Examples of arsenic trophic transfer with a terrestrial insect as the biovector have been shown for the bogong moth, Agrotis infusa. The gregarious estivations of this moth, which reach densities in the millions, result in the concentrating of arsenic to phytotoxic levels [12]. Although a direct correlation of trophic transfer to vertebrate predators has yet to be documented in this system, there is evidence for accumulation of arsenic in birds and small mammals in this system, with small predators accumulating more arsenic than herbivores [46].

Within an aquatic environment, arsenic is not likely to biomagnify [20], [21], [47], though it is bioavailable and does accumulate in invertebrates, as seen in B. scimitra. With regards to the linkages between aquatic and terrestrial arsenic cycles, there are no published field studies investigating the movement of this contaminant via emergent insects, or the effects they have on terrestrial predators, although there is theoretical evidence that inputs could be substantial [5], [9]. However, both mantids [48] and spiders [49] are shown to ingest insects with aquatic life stages in the wild. Recent work suggests that energy flows from aquatic to terrestrial environments may positively affect productivity in adjacent habitats through the rapid incorporation of insect detritus [50], [51]. However, there could also be negative consequences to these inputs when insects are exposed to persistent environmental contaminants, such as organic polychlorinated biphenyls (PCBs) [10] and heavy metals such as mercury [52]. Even if individuals emerging from the aquatic environment do not contain heavy loads of arsenic, the potential for the biomagnification of arsenic from mass emergences to adjacent terrestrial habitats is high [6]. Some aquatic insects, such as notonectids, are known to disperse en masse to different aquatic habitats, and could therefore vector contaminants from aquatic to aquatic systems as well [18], [53].

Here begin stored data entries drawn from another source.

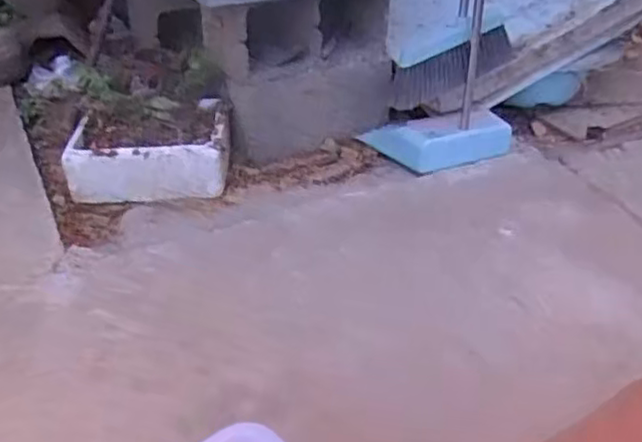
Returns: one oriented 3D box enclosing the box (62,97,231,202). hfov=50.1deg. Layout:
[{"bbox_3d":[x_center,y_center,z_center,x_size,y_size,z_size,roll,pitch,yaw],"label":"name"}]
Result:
[{"bbox_3d":[-0.352,-0.147,1.434,0.329,0.107,0.210,-2,34,-6],"label":"box"}]

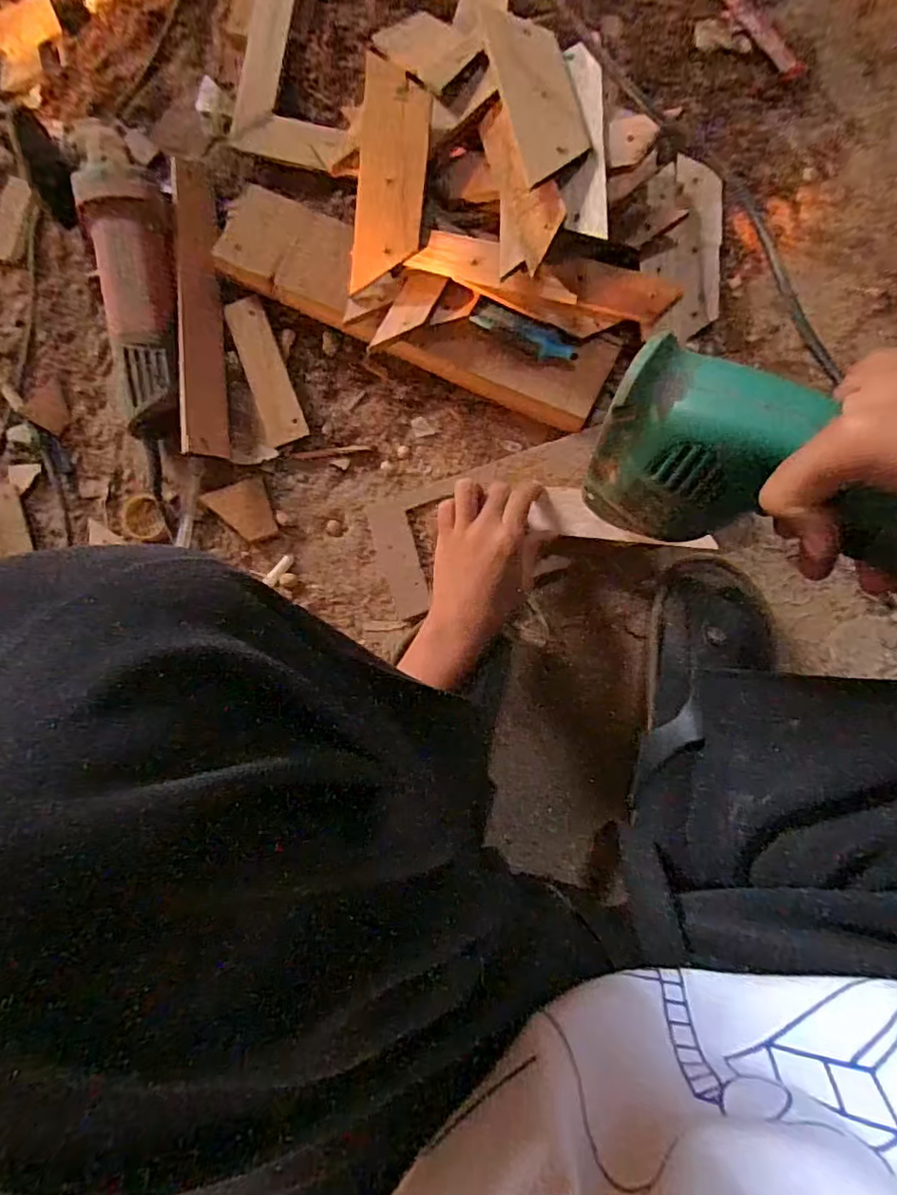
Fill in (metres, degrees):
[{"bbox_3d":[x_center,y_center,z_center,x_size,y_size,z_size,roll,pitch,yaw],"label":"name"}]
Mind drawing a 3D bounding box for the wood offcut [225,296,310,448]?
[{"bbox_3d":[-0.162,-0.201,0.531,0.036,0.017,0.130,-18,89,3],"label":"wood offcut"}]

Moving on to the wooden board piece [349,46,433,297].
[{"bbox_3d":[-0.043,-0.314,0.450,0.052,0.011,0.147,11,108,3],"label":"wooden board piece"}]

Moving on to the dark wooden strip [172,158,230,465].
[{"bbox_3d":[-0.212,-0.246,0.508,0.038,0.006,0.251,-3,88,-24],"label":"dark wooden strip"}]

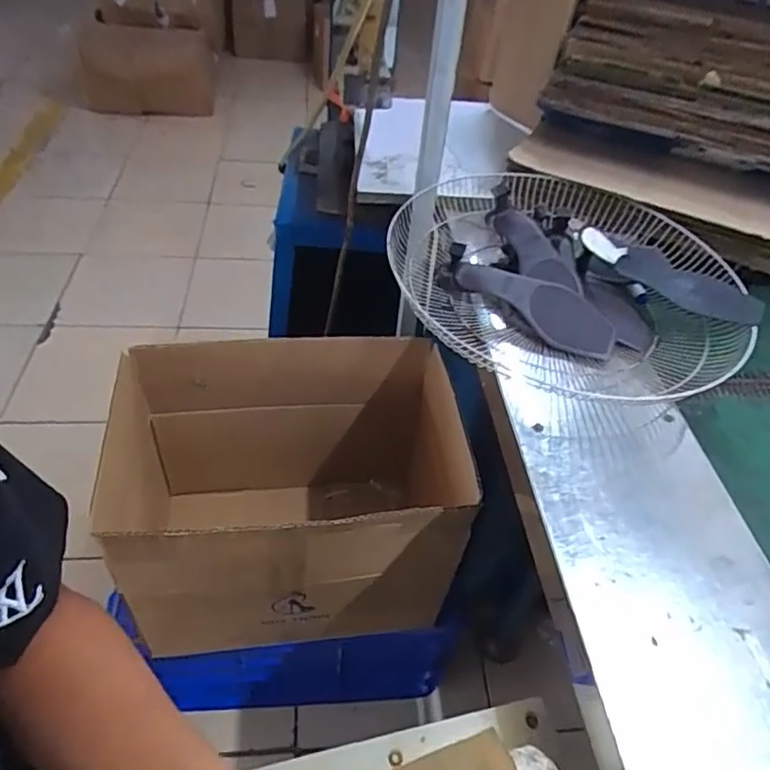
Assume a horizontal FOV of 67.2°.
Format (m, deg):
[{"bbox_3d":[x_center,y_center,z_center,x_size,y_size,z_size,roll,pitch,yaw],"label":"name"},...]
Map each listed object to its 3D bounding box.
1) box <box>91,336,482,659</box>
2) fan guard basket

Further research is needed to evaluate the transfer potential of arsenic to terrestrial systems by emergent aquatic invertebrate biovectors, particularly in the context of climate change, as warmer temperatures may allow for more generations of consumers to be produced, increasing flow to terrestrial systems. Similarly, studies evaluating the movement of arsenic within aquatic food webs would provide valuable links in the biotic transfer potential of arsenic. Based on the results from this study, the generalist predator T. a. sinensis has the potential to be a good organism for tracking the movement of arsenic from aquatic to terrestrial predators, and other generalist terrestrial predators, such as ground beetles, should be evaluated as well.